Réunis le 27 mai 2025 au Lycée Léopold Bissol du Lamentin, les membres de la commission BTP du CREFOP Martinique ont échangé sur les défis structurels du secteur. Jean-Yves Bonnaire, secrétaire général de la FRBTP, y a porté un message fort :
“Pour répondre aux besoins criants en main-d’œuvre et relancer durablement l’activité, il faut sortir des constats et passer à l’action, tout en engageant une réflexion courageuse sur les leviers à disposition… y compris ceux touchant à l’immigration.”

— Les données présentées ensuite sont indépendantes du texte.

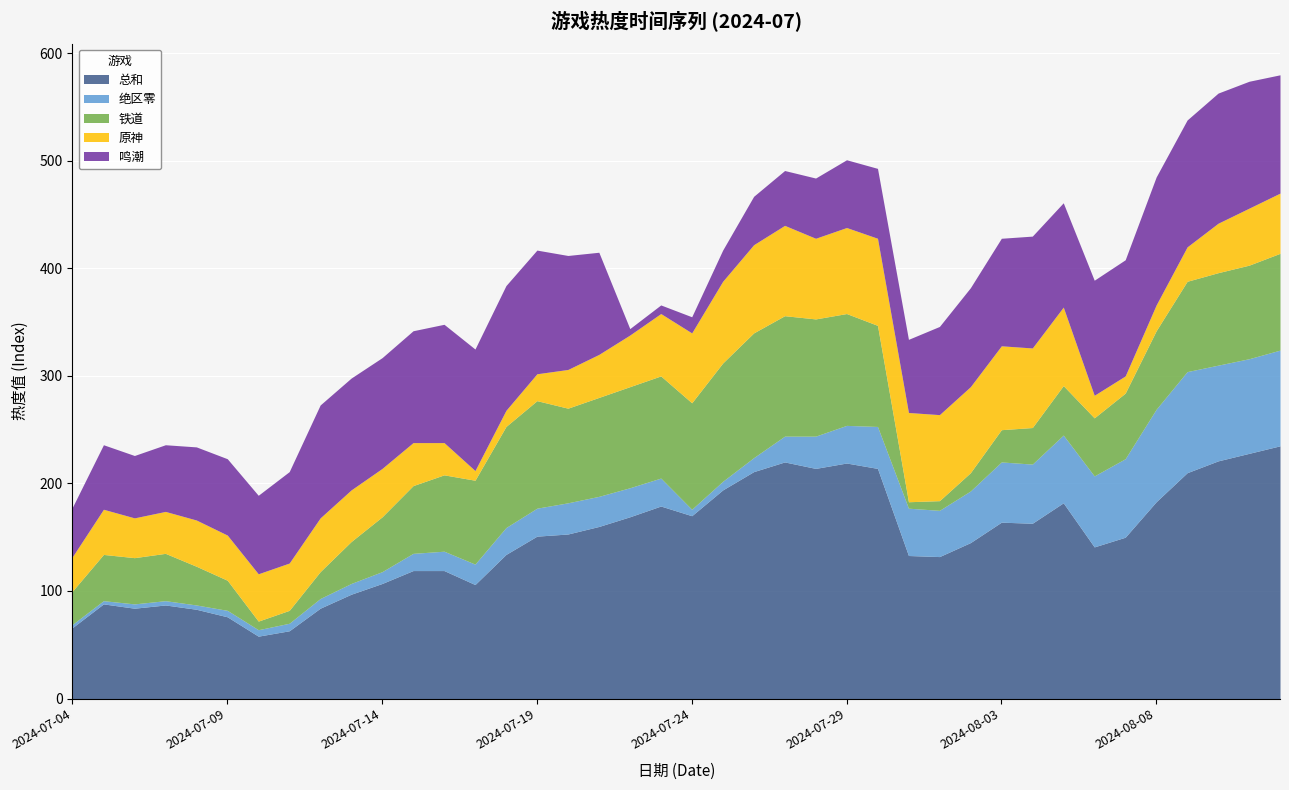

How many interior local peaks does the 原神 series have?

5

Depuis plus d’une décennie, les constats sur le déficit de compétences et les tensions de recrutement dans le BTP en Martinique sont identifiés. Le Contrat d’étude prospective de 2013 dressait déjà un tableau précis de la situation. Or, douze ans plus tard, peu de choses ont changé. Lors de la dernière réunion de la commission BTP du Comité Régional Emploi Formation Orientation Professionnelle (CREFOP), Jean-Yves Bonnaire, représentant la Fédération Régionale du BTP Martinique (FRBTP), a rappelé que « les idées ne manquent pas », mais qu’il est urgent de passer aux expérimentations concrètes, évaluables, et reproductibles.
Dans un territoire où le bâtiment joue un rôle stratégique — à la fois pour le développement, l’emploi, l’aménagement du territoire et la cohésion sociale — la formation ne peut être pensée sans tenir compte du niveau réel d’activité du secteur. Et à ce sujet, Jean-Yves Bonnaire est catégorique :
« La balle est principalement dans les mains des ordonnateurs publics. »
Autrement dit, sans une politique volontariste d’investissement public, tous les efforts en matière de formation resteront lettre morte.
Mais l’intervention du secrétaire général de la FRBTP ne s’est pas arrêtée à ce rappel. Face à l’urgence de la pénurie de main-d’œuvre, il a osé poser une question souvent évitée : comment intégrer, de manière encadrée et légale, certains travailleurs étrangers aujourd’hui en situation irrégulière sur le territoire martiniquais ? Une approche pragmatique, qui vise autant à répondre aux besoins immédiats du secteur qu’à redonner une chance à ceux qui vivent et souhaitent contribuer à l’économie locale.
Or, l’Arrêté du 21 mai 2025 fixant la liste des métiers et zones en tension pour l’immigration professionnelle ne fait mention que des régions de l’Hexagone. Une omission lourde de conséquences pour les Outre-mer, et notamment la Martinique, qui se retrouve mécaniquement exclue des dispositifs de régularisation ciblée.
La prégnance du travail illégal dans lequel le système actuel enferme des travailleurs ressortissants étrangers est une problématique majeure. Pourtant ces ressortissants étrangers ne souhaitent que participer à l’effort de construction sur le territoire où ils ont choisi de vivre. Notre combat est d’abord un combat pour la dignité humaine et pour l’image d’un secteur qui sait par ailleurs offrir à ses salariés réguliers une protection sociale exemplaire. Derrière cette problématique , il y a aussi la question des prix anormalement bas pratiqués ça et là et la déstabilisation du marché qui pénalise fortement les acteurs vertueux.
Jean-Yves Bonnaire appelle donc à un engagement fort des parlementaires ultramarins, pour faire valoir cette réalité locale au sein du cadre national. Une « correction » du décret est indispensable, selon lui, pour tenir compte des spécificités du marché du travail ultramarin et permettre des solutions adaptées, légales et humaines.
Le BTP martiniquais est à un tournant. La volonté de former existe, les besoins en emploi sont massifs, mais l’inaction risque de pérenniser une crise structurelle. Entre refonte des circuits de formation, relance de l’investissement public et ouverture d’un débat sincère sur les travailleurs sans papiers, les propositions portées par la FRBTP ouvrent une voie. Il revient désormais aux décideurs — locaux et nationaux — d’avoir le courage de la suivre.